The questions I have is, what backing pads should I use to just apply polish or wax to my paint work, I don't want anything aggressive as I have never used a machine polisher to polish my car. I currently use meguiars polish and carnuba wax and I like the results from them so I wanted to continue using them with the DA polisher as I still have them. Would the polish and finishing pad in the link above by fin to use? and would I apply with the polish and buff with the finishing pad or just use the finishing pad to apply and buff with a microfiber if I'm not going to be trying to correct the paint work?

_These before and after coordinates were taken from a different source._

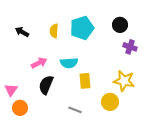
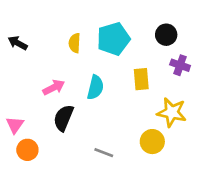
black arrow: (22, 32) -> (18, 43), moved
cyan semicircle: (69, 63) -> (95, 87), turned -72
yellow rectangle: (85, 81) -> (141, 79), moved

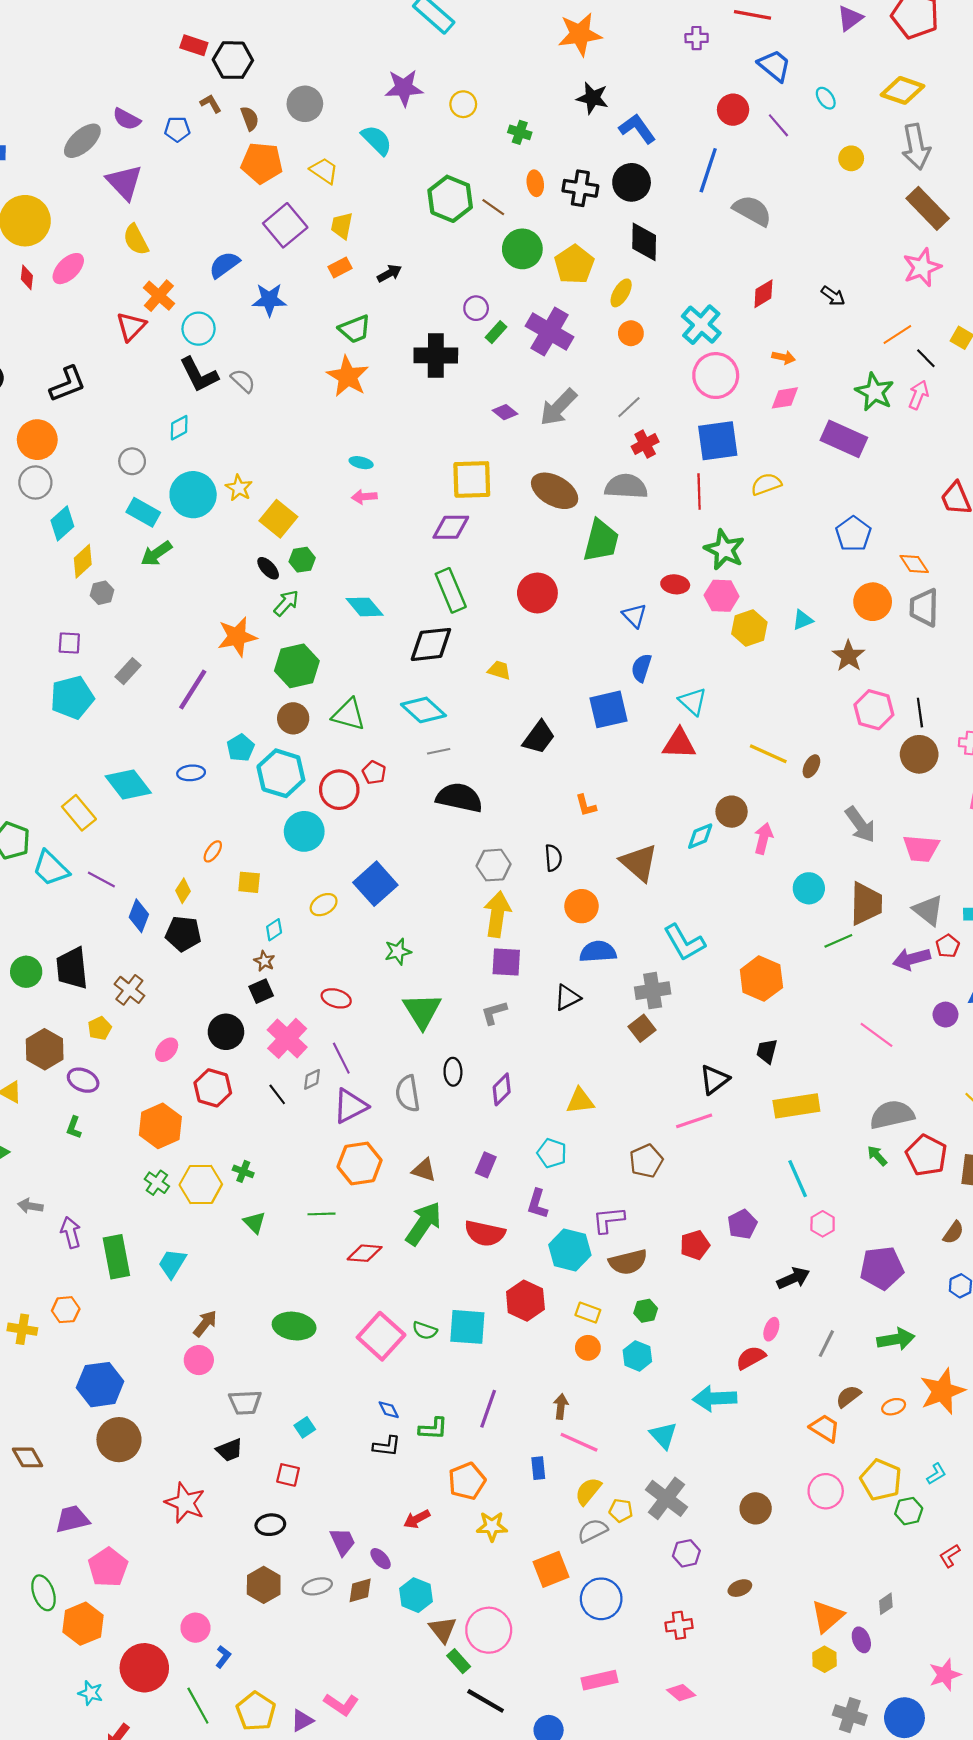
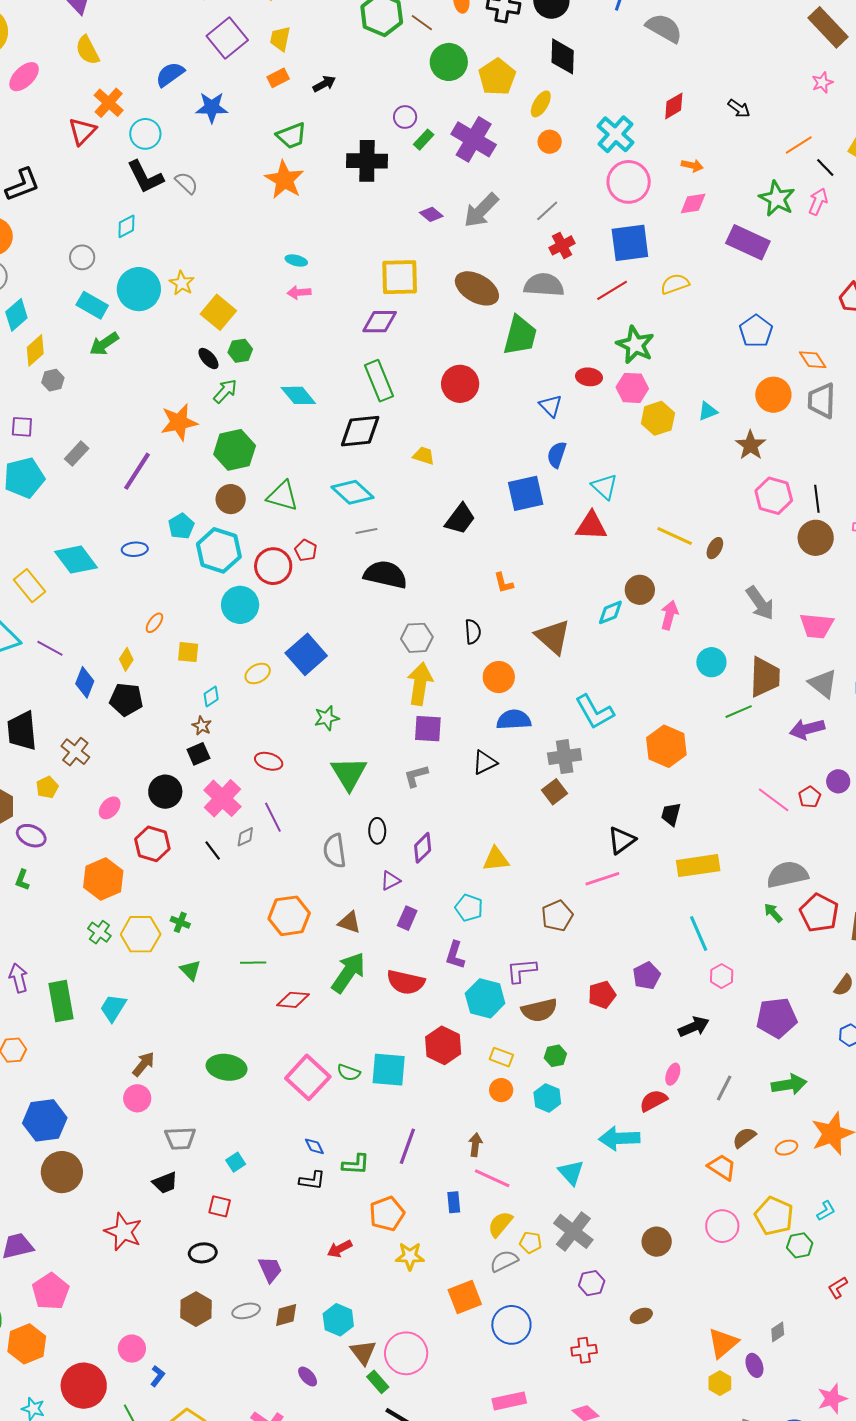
pink star: (922, 267) -> (822, 83), size x0.6
red line: (699, 492) -> (612, 290), turned 60
red pentagon: (948, 946) -> (810, 797), moved
purple triangle: (350, 1106) -> (390, 881), moved, size x0.6
purple ellipse: (381, 1559) -> (308, 1377), moved

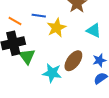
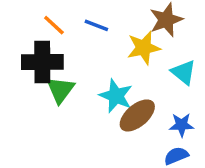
yellow star: (56, 28) -> (144, 48), moved
cyan star: (52, 73) -> (116, 96), moved

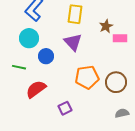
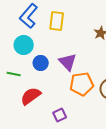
yellow rectangle: (75, 14) -> (57, 21), moved
purple triangle: (73, 42) -> (68, 62), moved

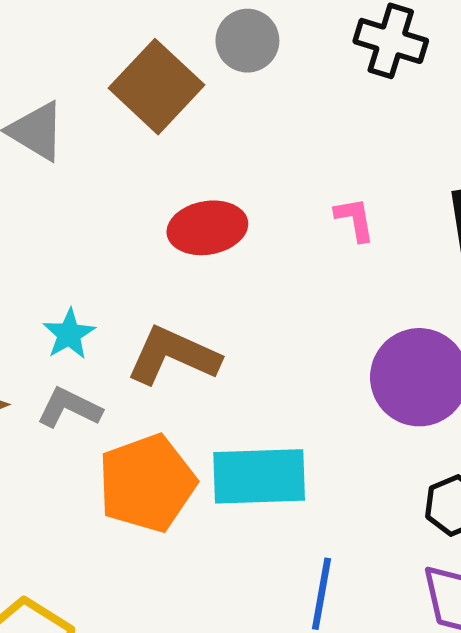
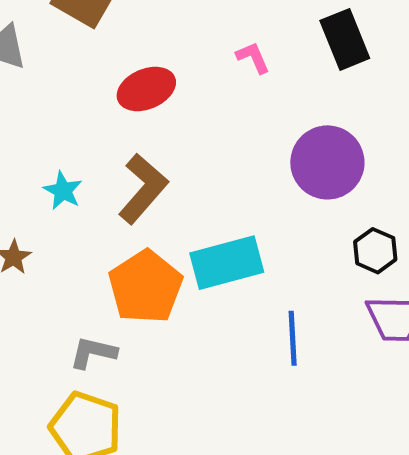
brown L-shape: (173, 356) -> (143, 189), turned 120
gray L-shape: (69, 408) -> (93, 353), moved

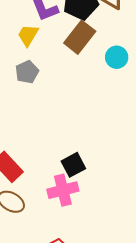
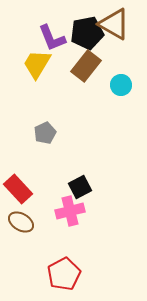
yellow trapezoid: (28, 35) -> (37, 64), size x1.4
gray pentagon: (27, 72) -> (45, 133), moved

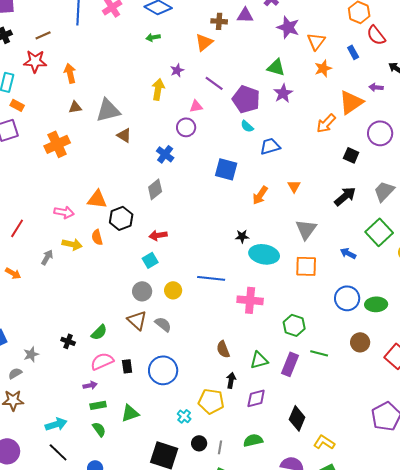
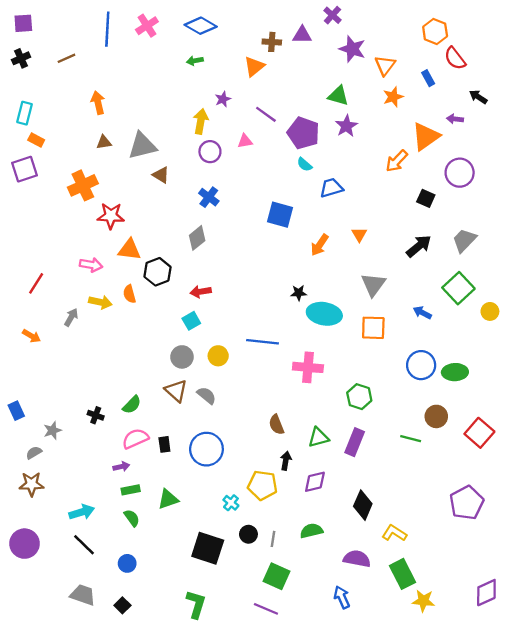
red star: (35, 61) -> (111, 216), moved
purple circle: (186, 127) -> (210, 152), moved
green line: (319, 353) -> (411, 439), moved

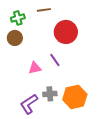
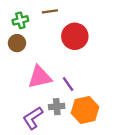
purple line: (55, 60) -> (68, 84), moved
pink triangle: (35, 68) -> (40, 77), size x1.6

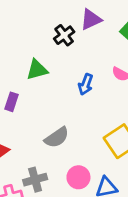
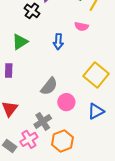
pink circle: (78, 177) -> (66, 102), moved

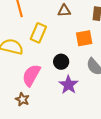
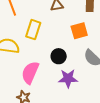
purple star: (68, 85) -> (68, 78), turned -30

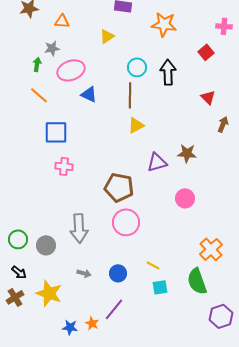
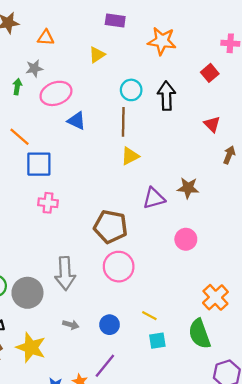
orange line: (39, 95) -> (20, 137), moved
gray circle: (46, 245) -> (27, 293), size x1.4

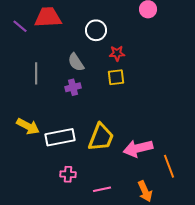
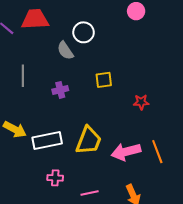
red star: (117, 53) -> (141, 102), moved
gray semicircle: (76, 62) -> (65, 51), moved
orange line: (169, 166) -> (157, 152), moved

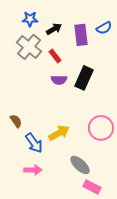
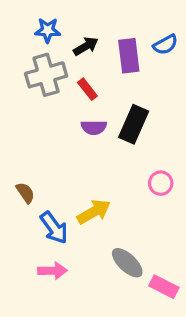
gray cross: (29, 47) -> (46, 75), turned 35
pink circle: (101, 128) -> (161, 183), moved, size x0.6
pink rectangle: (92, 187) -> (164, 287), moved

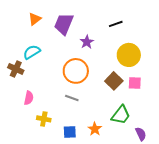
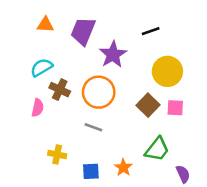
orange triangle: (35, 19) -> (45, 25), turned 40
purple star: (87, 42) -> (113, 55), size x1.5
brown cross: (16, 69) -> (60, 90), moved
pink semicircle: (29, 98) -> (38, 108), moved

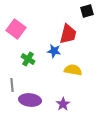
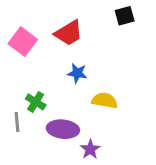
red trapezoid: (68, 34) -> (69, 33), moved, turned 45
green cross: (28, 59) -> (36, 102), moved
purple ellipse: (30, 100) -> (63, 129), moved

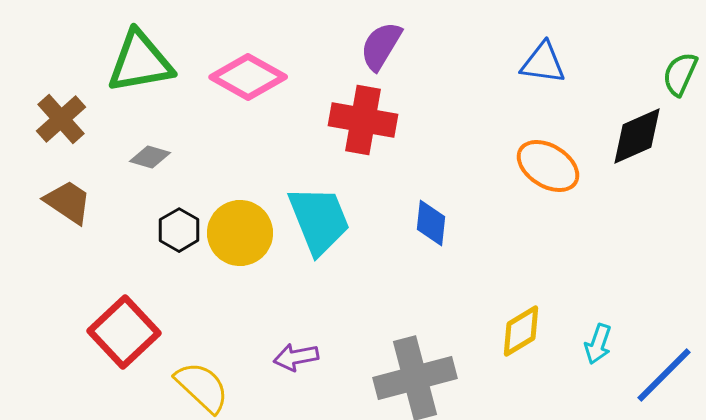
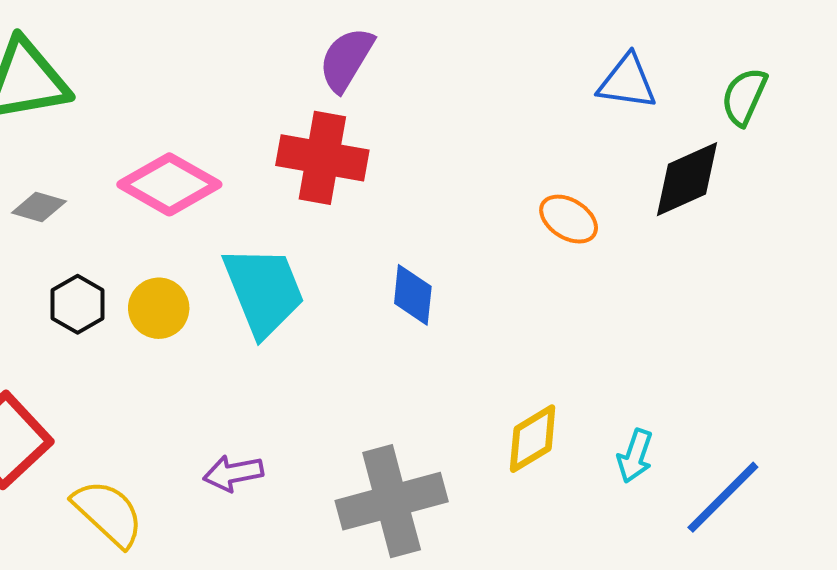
blue triangle: (543, 63) -> (627, 82), moved
pink diamond: (248, 77) -> (169, 184), moved
orange ellipse: (548, 166) -> (569, 219), size x0.7
yellow circle: (240, 233) -> (159, 308), size x0.7

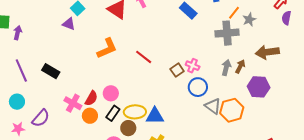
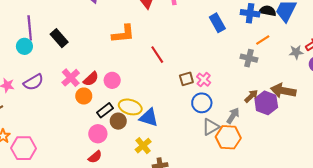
gray star: (249, 20) -> (296, 52), moved
gray cross: (227, 33) -> (249, 58), size x0.7
gray arrow: (226, 68) -> (233, 116), moved
purple hexagon: (259, 87) -> (266, 103), moved
cyan circle: (17, 102) -> (24, 46), moved
gray triangle: (213, 106) -> (211, 127), turned 36
black rectangle: (113, 113) -> (105, 110), moved

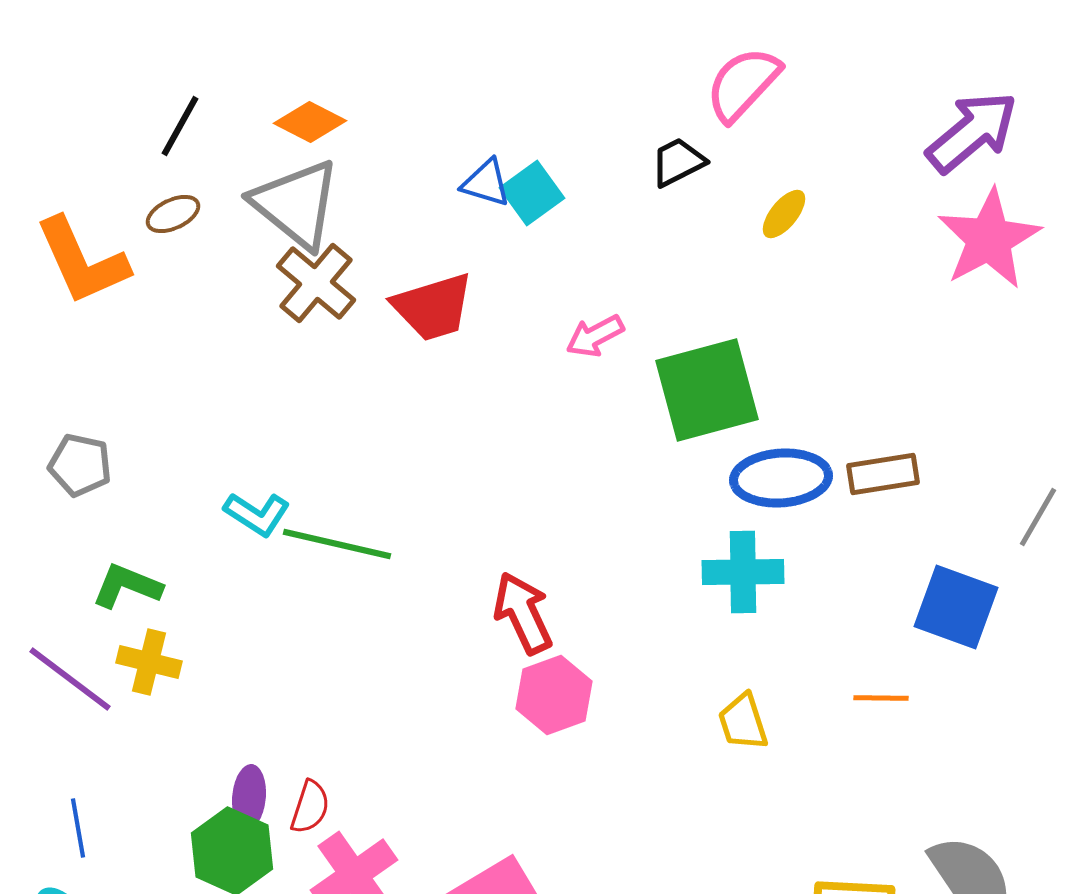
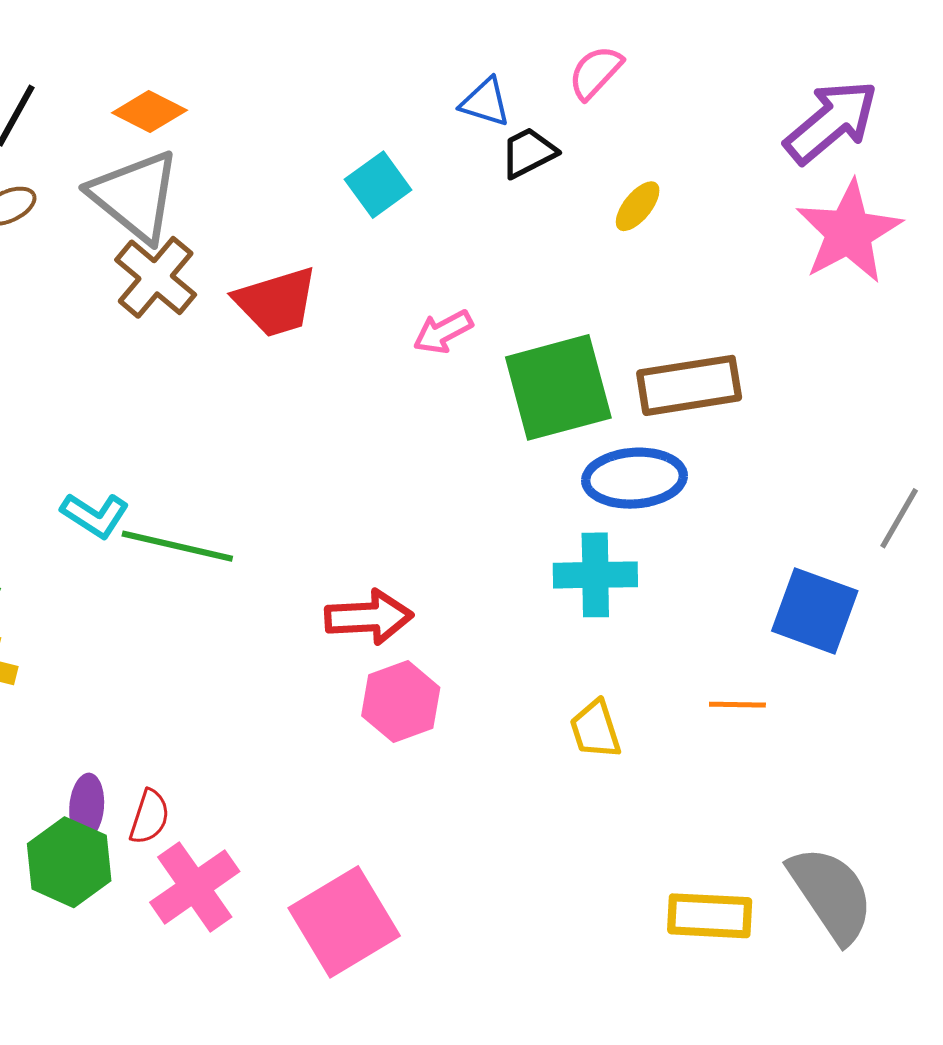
pink semicircle: (743, 84) -> (595, 72), size x0.7
blue triangle: (486, 183) -> (485, 102), moved
brown rectangle: (883, 474) -> (689, 385), moved, size x1.4
red arrow: (523, 613) -> (369, 617), turned 112

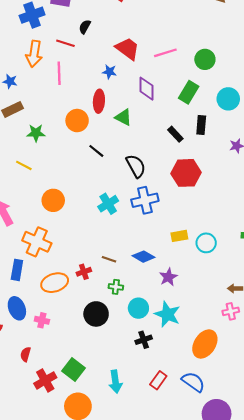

And has anyone used any Dodo Juice product? I'm intrigued by them but I don't know which one to get. I was looking at getting a small pot of one of these to test it out.
http://www.i4detaili...ze_Pro30_1.html
http://www.i4detaili...anel_Pot_1.html
Any one have an experience with there products? I saw someone selling some on eBay that comes with a finger pad to apply the product, do I really need a finger pad to do it or are the foam ones fine?

Thanks for reading my essay and thanks for the help.


----------



## Mizan (Jul 24, 2013)

Here is a picture of the car


----------



## suspal (Dec 29, 2011)

You say you have a doggy wrist,i can't see how a DA is going to help you they do vibrate quite a bit may cause you more pain


----------



## Mizan (Jul 24, 2013)

It's only gets painfully if I'm over using it with force after a fair bit, after going through the car once, it aches but it's only if over exert it for a while, then it doesn't like it, the pressure washer at home is old and vibrates and drills I use and what not and it's fine


----------



## lowejackson (Feb 23, 2006)

Ideally I would say it is worth trying to use a DA before handing over some money. The main reason I use a rotary is I seem to be very sensitaive to vibrations and with a DA my hands would quickly become numb and take several days to start working fully.


----------



## mattsbmw (Jul 20, 2008)

probably best to try before you buy, where are you located?


----------



## Mizan (Jul 24, 2013)

I've never had my wrist go numb before or had it where I've had to wait a few days before my hand would work fully. I guess with comparing to you guys my wrist probably isn't in that bad shape then, I mainly want to get a DA so I can actually put layers on and not have to spend a whole day to just get 2 or 3 done.

And I'm based in Sussex near brighton


----------



## Mizan (Jul 24, 2013)

A couple of weeks ago the weather was perfect! Now it's storm and rain, damn British summers!


----------



## Mizan (Jul 24, 2013)

And how do I 'prime' a pad? And what are the chances of me messing up my paint?


----------



## suspal (Dec 29, 2011)

Typical 

if you can mate try a Da out before you buy 

priming a pad is to spread polish on your pad so that your pad isn't dry


----------



## suspal (Dec 29, 2011)




----------



## Mizan (Jul 24, 2013)

I have used a very cheap argos one before, it was very cheap....

I'm pretty determined to get a DA


----------



## Mizan (Jul 24, 2013)

Thanks for the vid. 

I got my car compounded over a month ago so I don't want to be using aggressive pads as I don't have a paint depth gauge


----------



## fixedwheel (May 14, 2012)

You could do a lot worse than learn, and try, before you buy - http://www.detailingworld.co.uk/forum/showthread.php?t=316810

John


----------